Les Martin Luther de l’islam

Le féminisme musulmane peut-il avoir un apport au changement sociétal et à la démocratie ? Valentine Moghadam revient sur l’histoire et le rôle de ce mouvement.

Le terme « féminisme islamique » voit le jour dans les années 1990 à divers endroits du monde. Pourquoi cette époque, plutôt qu’une autre ?

Valentine Moghadam. Les mouvements pour les droits des femmes dans les pays du Maghreb et du Moyen-Orient sont nés dans les années 1970, alors qu’ils prenaient de l’ampleur en Occident et en Amérique latine. Dans les pays du tiers-monde, les discours pour les droits des femmes s’inscrivaient alors dans un contexte plus général de changement social et politique. La montée de l’islam fondamentaliste dans les années 1980 et 1990 marque un tournant : les mouvements féministes, islamiques ou pas, ont dû réagir face au durcissement de la condition des femmes. Puis, dans les années 1990, la multiplication des conférences internationales sur les droits des femmes a contribué à créer un agenda global sur ces questions et à structurer les mouvements féministes.

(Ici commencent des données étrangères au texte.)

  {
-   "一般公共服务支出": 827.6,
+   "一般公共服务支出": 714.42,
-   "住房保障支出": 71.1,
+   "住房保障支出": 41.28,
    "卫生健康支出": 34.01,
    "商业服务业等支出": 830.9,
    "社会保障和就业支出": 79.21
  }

Quelles relations le féminisme islamique entretient-il avec le féminisme laïc ?

V.M. Cela dépend des pays. En Iran, où le féminisme islamique est issu du mouvement de l’islam politique, un gouffre les séparait, jusqu’à ce que, face à la radicalisation de l’islam politique, les féministes islamiques se rendent compte des limites de leur action et se rapprochent des féministes laïques. Dans d’autres pays, le féminisme islamique ne s’est jamais référé à l’islam politique, mais à un mouvement plus général pour les droits des femmes. Je pense à des personnes comme Fatema Mernissi qui a été parmi les premières féministes arabes à revisiter les sources pour revendiquer des droits pour les femmes. Elle reste cependant une exception dans le monde musulman : la plupart des féministes islamiques évoluent dans des pays démocratiques, aux Etats-Unis, au Canada, en Europe…

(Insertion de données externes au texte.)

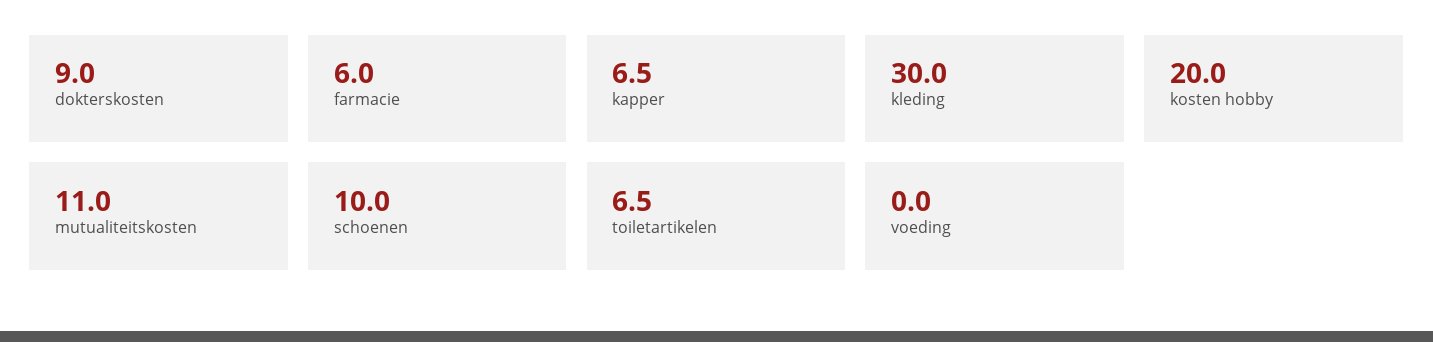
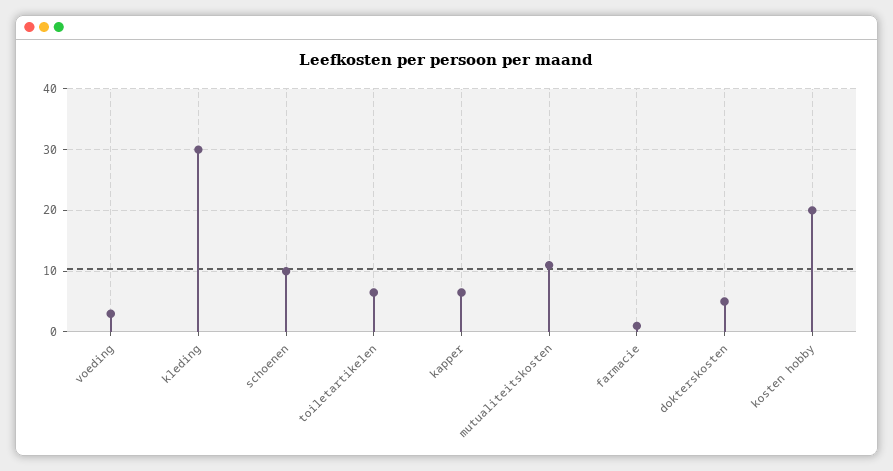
  {
-   "dokterskosten": 9,
+   "dokterskosten": 5,
-   "farmacie": 6,
+   "farmacie": 1,
    "kapper": 6.5,
    "kleding": 30,
    "kosten hobby": 20,
    "mutualiteitskosten": 11,
    "schoenen": 10,
    "toiletartikelen": 6.5,
-   "voeding": 0
+   "voeding": 3
  }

Les féministes islamiques évoquent un retour aux sources, mais y lisent-elles pour autant la même chose ?

V.M. A l’inverse de celles qui relient le Coran de façon littérale, les féministes islamiques (quelques hommes participent du mouvement aussi !) défient les dogmes et l’orthodoxie. Ils sont un peu les Martin Luther de l’islam contemporain. Ils insistent sur leur droit à l’ijtihad (l’examen indépendant des sources religieuses), à l’opposé de l’interprétation orthodoxe conventionnelle. De mon point de vue, ces personnes ont un rôle historique important à jouer au sein de l’islam.

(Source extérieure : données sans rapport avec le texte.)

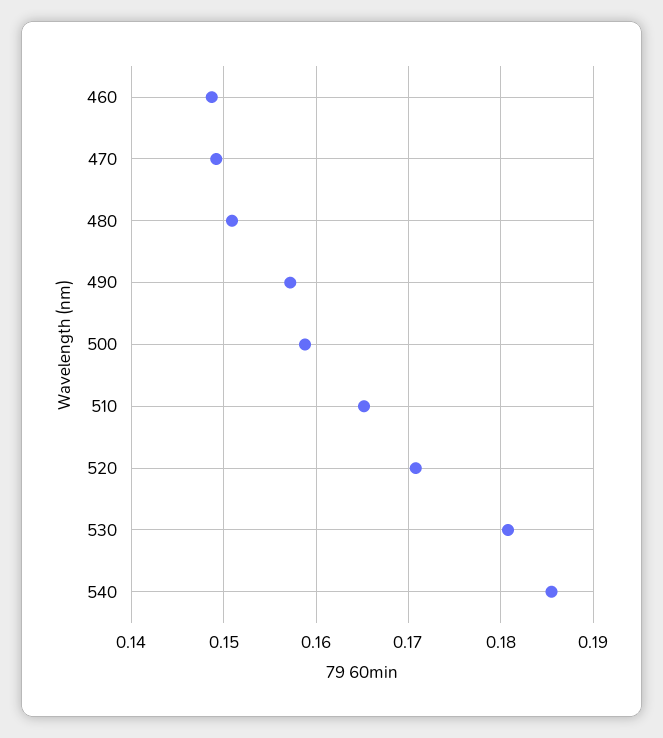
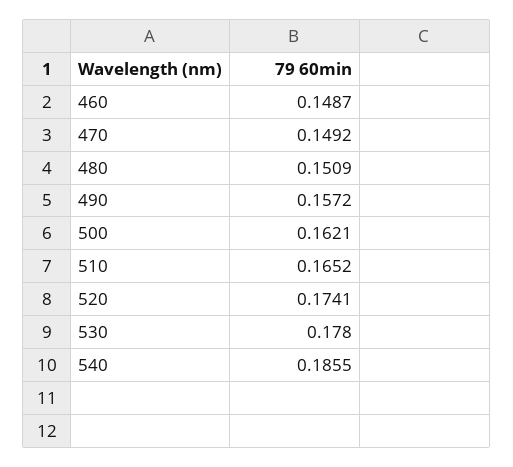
  {
    "460": 0.1487,
    "470": 0.1492,
    "480": 0.1509,
    "490": 0.1572,
-   "500": 0.159,
+   "500": 0.1621,
    "510": 0.1652,
-   "520": 0.171,
+   "520": 0.1741,
-   "530": 0.181,
+   "530": 0.178,
    "540": 0.1855
  }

Quels sont leurs liens au réformisme islamique ?

V.M. Ils en sont proches. Ce mouvement ressemble sur beaucoup de points au réformisme chrétien, dont l’histoire, marquée par la violence, a apporté beaucoup d’innovations au sein de la religion. Et au-delà, puisqu’il a conduit à des changements sociétales importants et à la démocratie. La situation de l’islam contemporain y ressemble : la violence terroriste se développe, mais il y a aussi des individus et des groupes qui posent des questions fondamentales sur leur religion. Certains groupes comme MuslimWake Up ! ont une interprétation très libérale et progressiste sur ce que veut dire être musulman, en défendant les droits des homosexuels tout comme les droits des femmes par exemple. Je pense aussi à des intellectuels musulmans, comme Abdelwahab Meddeb en France, qui participent d’un mouvement de réforme au sein de l’islam. Ils ont souvent passé dix ans à étudier l’arabe et le Coran, à se plonger dans des études religieuses. Il serait important aujourd’hui que la pensée de ces mouvements et ces individus soit mieux connue, notamment dans les pays européens comme la France, les Pays-Bas, l’Angleterre, l’Allemagne, qui rencontrent des problèmes avec leur population musulmane d’origine immigrée.